The bullish case for SpaceX remains powerful. The company controls more than half of global orbital launches, Starlink has more than 8 million subscribers and the Starship programme could transform the economics of space travel.
“One needs to invest in international markets at this point of time and the rupee depreciation also can wave in the medium to short term. One needs to use the liberalised m10 scheme to subscribe for this IPO of SpaceX is concerned. The valuations look stretched, but it does have modes in these businesses, specialities in these businesses, space, defence and also the Starlink,” said Bathini.
“These are the compelling businesses to look into SpaceX is concerned, led by one of the most dynamic promoters and a businessman of the world. Elon Musk. So, those who have a high risk appetite and a valid size can consider SpaceX,” he added.
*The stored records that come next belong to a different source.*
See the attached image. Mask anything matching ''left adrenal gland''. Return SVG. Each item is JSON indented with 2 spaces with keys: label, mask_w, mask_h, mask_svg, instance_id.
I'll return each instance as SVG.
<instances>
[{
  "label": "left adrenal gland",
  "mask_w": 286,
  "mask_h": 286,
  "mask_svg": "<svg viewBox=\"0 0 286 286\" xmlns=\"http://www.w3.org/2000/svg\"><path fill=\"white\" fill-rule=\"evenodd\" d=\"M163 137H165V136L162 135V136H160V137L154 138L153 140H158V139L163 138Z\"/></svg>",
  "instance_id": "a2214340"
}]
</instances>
But critics argue that investors are already paying for a near-perfect future. They are buying a company with a valuation that assumes years of rapid growth, a business structure where shareholders have limited control and an AI division that is losing billions of dollars.
History shows that even successful technology companies can see sharp falls after expensive IPOs. Meta, for example, dropped from its IPO price before later becoming one of the biggest winners in the stock market.
For investors attracted by the excitement around SpaceX, the biggest question may not be whether the company has a bright future. It is whether that future is already fully reflected in today’s price.
(Disclaimer: The views, opinions, recommendations, and suggestions expressed by experts/brokerages in this article are their own and do not reflect the views of the India Today Group. It is advisable to consult a qualified broker or financial advisor before making any actual investment or trading choices.)